My advise is to use disadvantages (real or perceived) as motivation rather than as an excuse to fail.  Nick Vujicic, pictured above with his wife, was not only born short, but he also has no legs and arms, but that didn’t doom him to a life of despair. 

Some of us have likely been discriminated against more than others on the basis of our height, age, gender, weight, ethnicity, race or beauty, but it should never be our excuse to hide behind.  We all have unique challenges, but these challenges we face can prove our strength of character and overcoming these giants will be to our credit.

It is interesting that the man who was picked to lead after king Saul (who had turned out to be an irresponsible and jealous man) was not picked for his unusual height or beauty:

“But the Lord said to Samuel, “Do not consider his appearance or his height, for I have rejected him. The Lord does not look at the things people look at.

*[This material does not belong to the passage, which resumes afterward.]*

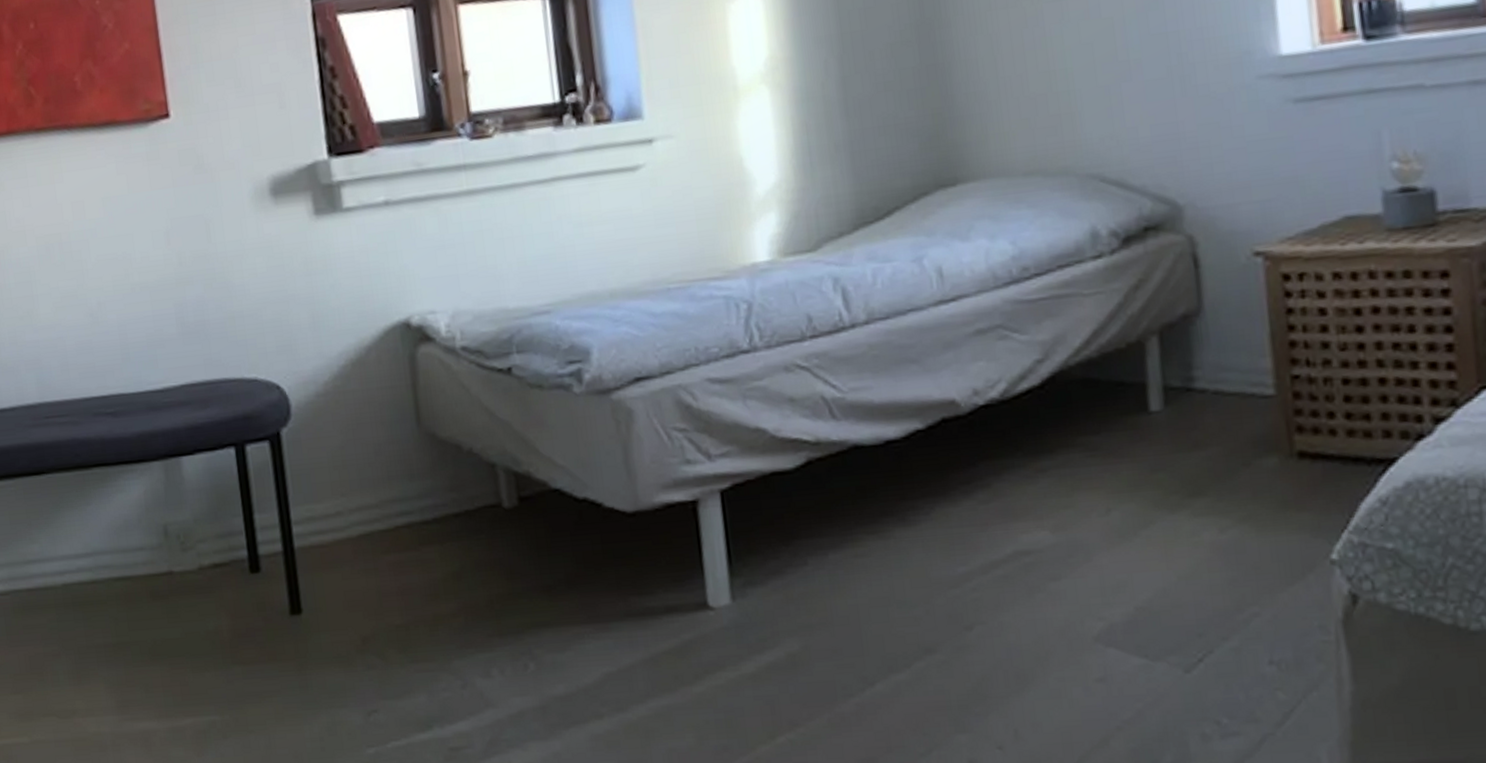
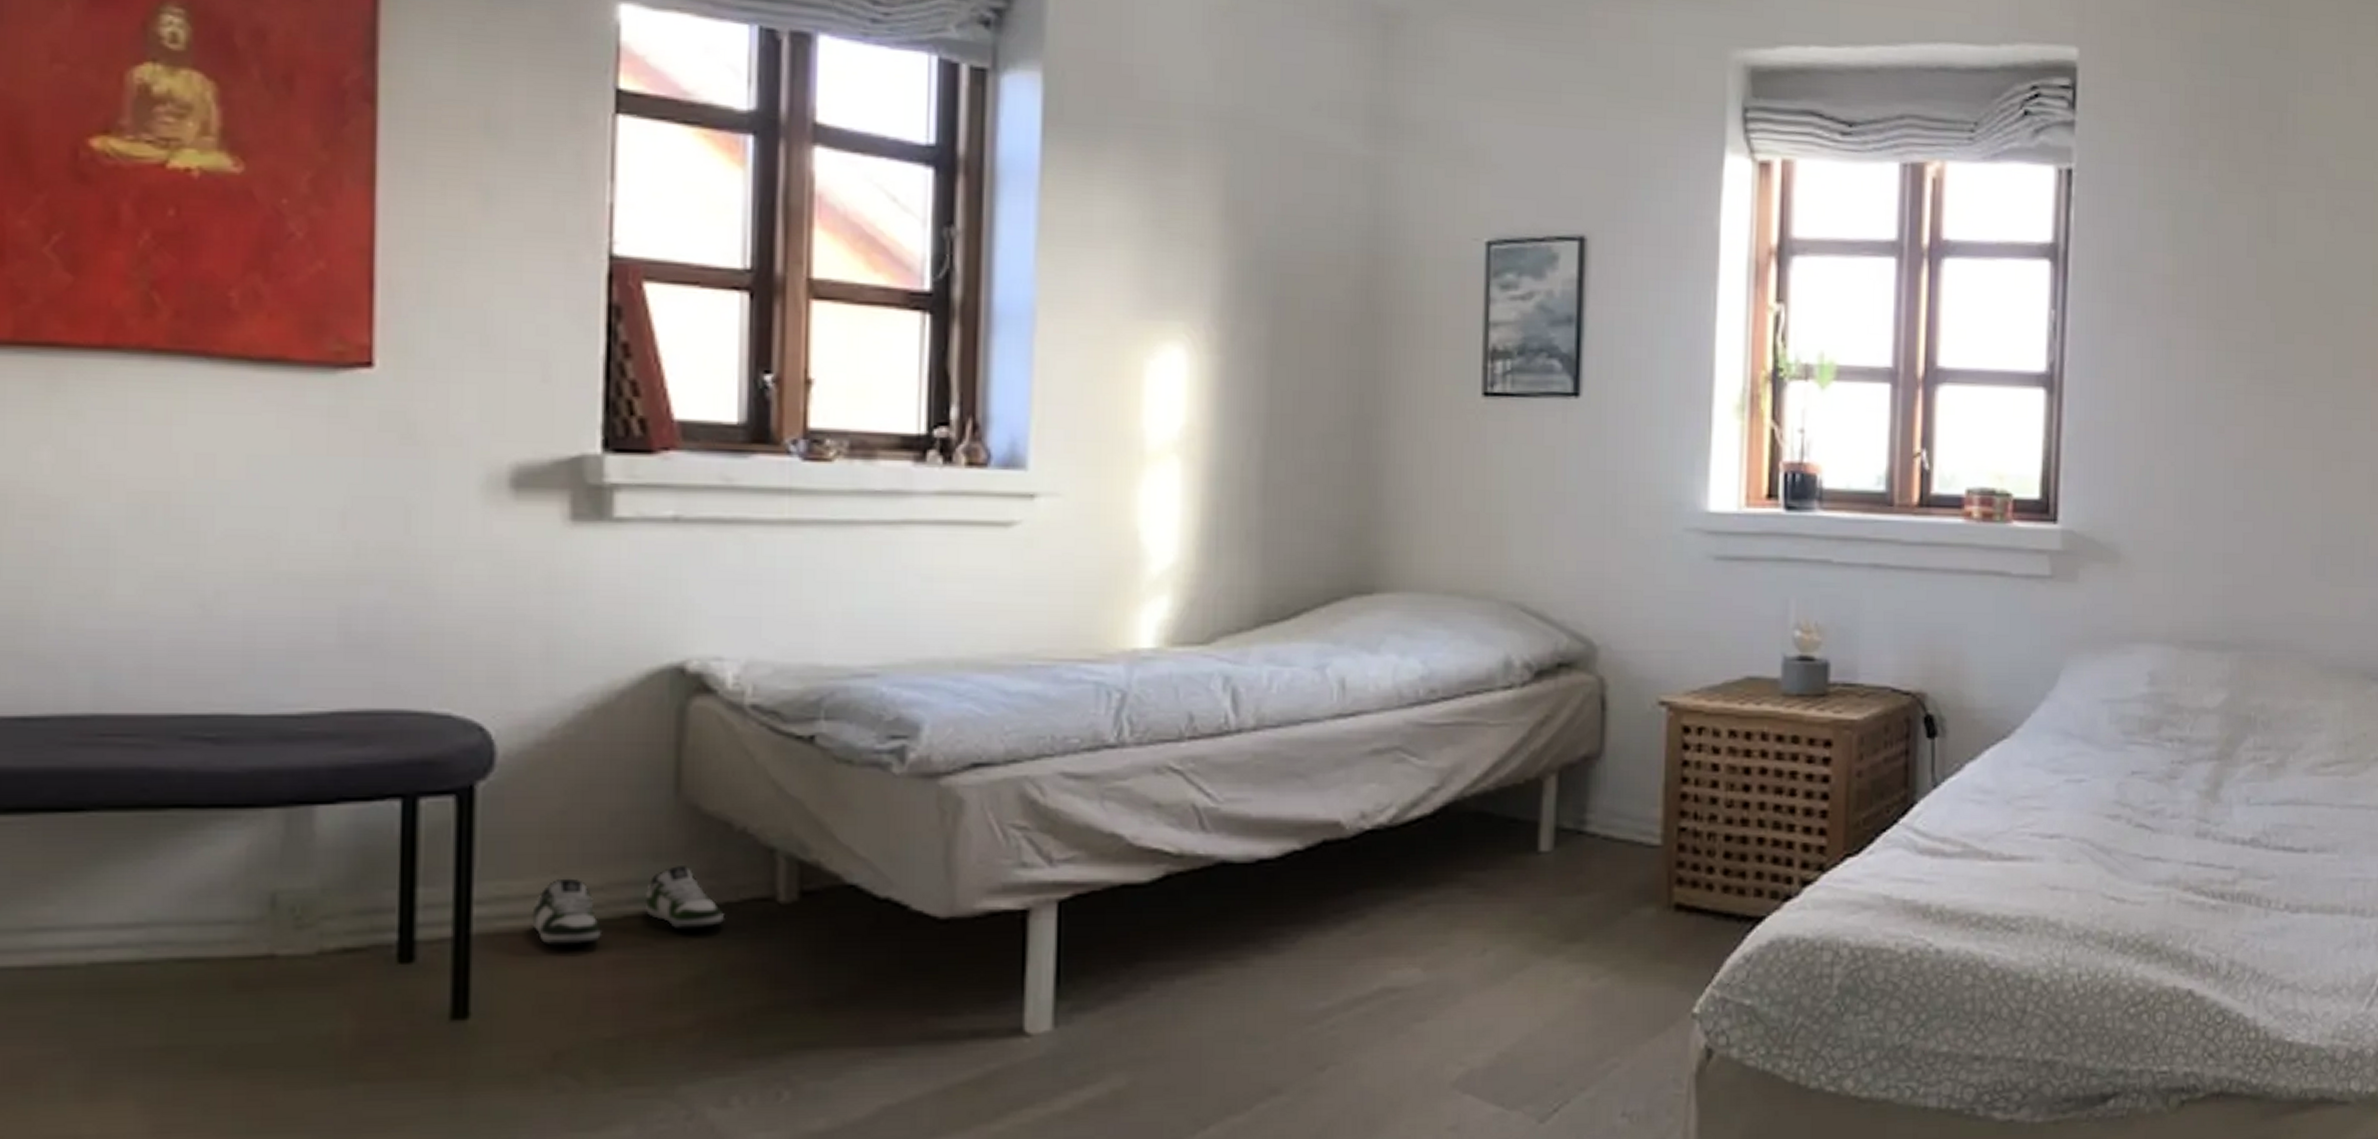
shoe: none [332,483,467,554] -> present [532,866,725,946]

People look at the outward appearance, but the Lord looks at the heart.”  (1 Samuel 16:7)

David, the king who followed Saul’s reign, despite flaws, had courage and made no excuses.  David’s claim to fame was slaying the giant Goliath who had taunted Saul and his army to a contest that nobody including the tall king was willing to take on.  What David lacked compared to Saul in stature or notable appearance he made up for with faith and a good heart.

Short or tall it is better to be a David (or married to one) than a Saul.  Heart trumps height even if nobody but God notices.  So make no excuses and take on the challenges before you without fear or doubt.